Records for this exercise Block Start

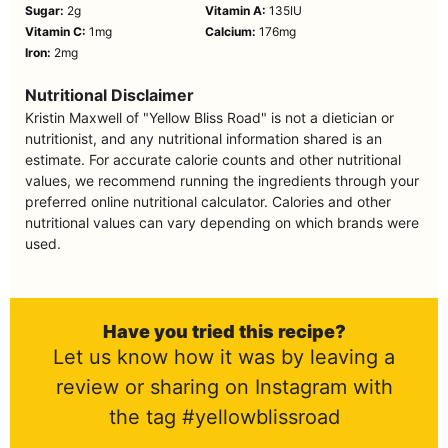
Sugar:
2
g
Vitamin A:
135
IU
Vitamin C:
1
mg
Calcium:
176
mg
Iron:
2
mg
Nutritional Disclaimer
Kristin Maxwell of "Yellow Bliss Road" is not a dietician or
nutritionist, and any nutritional information shared is an
estimate. For accurate calorie counts and other nutritional
values, we recommend running the ingredients through your
preferred online nutritional calculator. Calories and other
nutritional values can vary depending on which brands were
used.
Have you tried this recipe?
Let us know how it was by leaving a
review or sharing on Instagram with
the tag #yellowblissroad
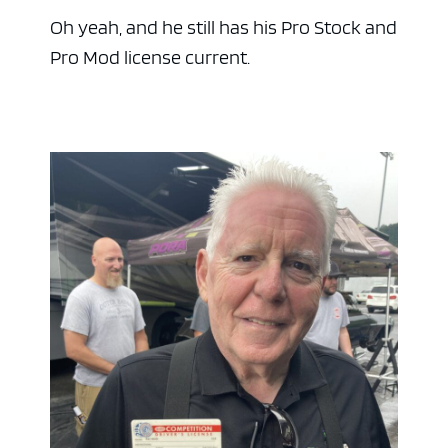
Oh yeah, and he still has his Pro Stock and
Pro Mod license current.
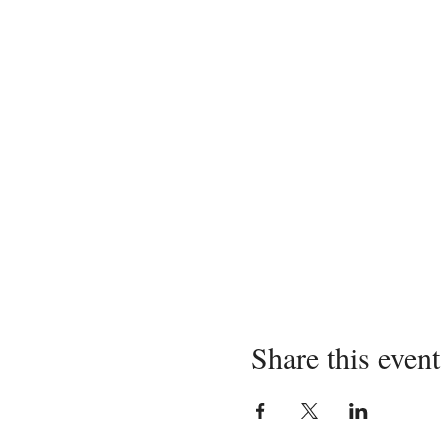
Share this event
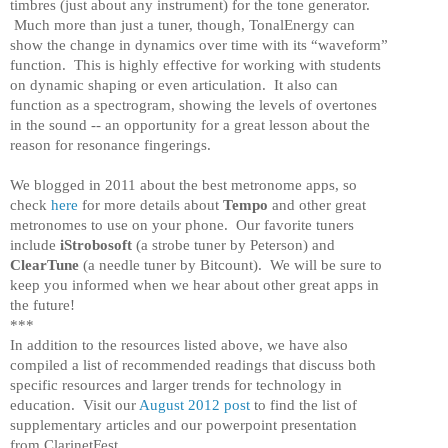
timbres (just about any instrument) for the tone generator.
Much more than just a tuner, though, TonalEnergy can
show the change in dynamics over time with its “waveform”
function. This is highly effective for working with students
on dynamic shaping or even articulation. It also can
function as a spectrogram, showing the levels of overtones
in the sound -- an opportunity for a great lesson about the
reason for resonance fingerings.
We blogged in 2011 about the best metronome apps, so
check
here
for more details about
Tempo
and other great
metronomes to use on your phone. Our favorite tuners
include
iStrobosoft
(a strobe tuner by Peterson) and
ClearTune
(a needle tuner by Bitcount). We will be sure to
keep you informed when we hear about other great apps in
the future!
***
In addition to the resources listed above, we have also
compiled a list of recommended readings that discuss both
specific resources and larger trends for technology in
education. Visit our
August 2012 post
to find the list of
supplementary articles and our powerpoint presentation
from ClarinetFest.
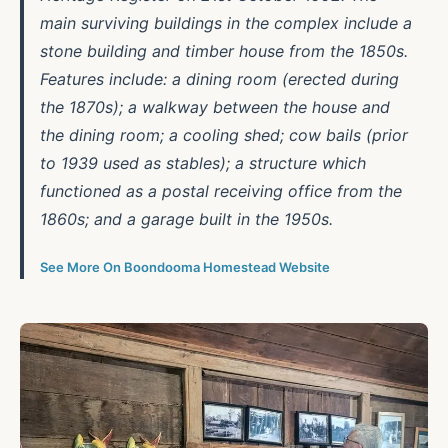
main surviving buildings in the complex include a
stone building and timber house from the 1850s.
Features include: a dining room (erected during
the 1870s); a walkway between the house and
the dining room; a cooling shed; cow bails (prior
to 1939 used as stables); a structure which
functioned as a postal receiving office from the
1860s; and a garage built in the 1950s.
See More On Boondooma Homestead Website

Records for this exercise Block End

Retype the data above exactly; pictures are not part of the copy.

→ Answer space
Sugar:
2
g
Vitamin A:
135
IU
Vitamin C:
1
mg
Calcium:
176
mg
Iron:
2
mg
Nutritional Disclaimer
Kristin Maxwell of "Yellow Bliss Road" is not a dietician or
nutritionist, and any nutritional information shared is an
estimate. For accurate calorie counts and other nutritional
values, we recommend running the ingredients through your
preferred online nutritional calculator. Calories and other
nutritional values can vary depending on which brands were
used.
Have you tried this recipe?
Let us know how it was by leaving a
review or sharing on Instagram with
the tag #yellowblissroad
Oh yeah, and he still has his Pro Stock and
Pro Mod license current.
Share this event
timbres (just about any instrument) for the tone generator.
Much more than just a tuner, though, TonalEnergy can
show the change in dynamics over time with its “waveform”
function. This is highly effective for working with students
on dynamic shaping or even articulation. It also can
function as a spectrogram, showing the levels of overtones
in the sound -- an opportunity for a great lesson about the
reason for resonance fingerings.
We blogged in 2011 about the best metronome apps, so
check
here
for more details about
Tempo
and other great
metronomes to use on your phone. Our favorite tuners
include
iStrobosoft
(a strobe tuner by Peterson) and
ClearTune
(a needle tuner by Bitcount). We will be sure to
keep you informed when we hear about other great apps in
the future!
***
In addition to the resources listed above, we have also
compiled a list of recommended readings that discuss both
specific resources and larger trends for technology in
education. Visit our
August 2012 post
to find the list of
supplementary articles and our powerpoint presentation
from ClarinetFest.
main surviving buildings in the complex include a
stone building and timber house from the 1850s.
Features include: a dining room (erected during
the 1870s); a walkway between the house and
the dining room; a cooling shed; cow bails (prior
to 1939 used as stables); a structure which
functioned as a postal receiving office from the
1860s; and a garage built in the 1950s.
See More On Boondooma Homestead Website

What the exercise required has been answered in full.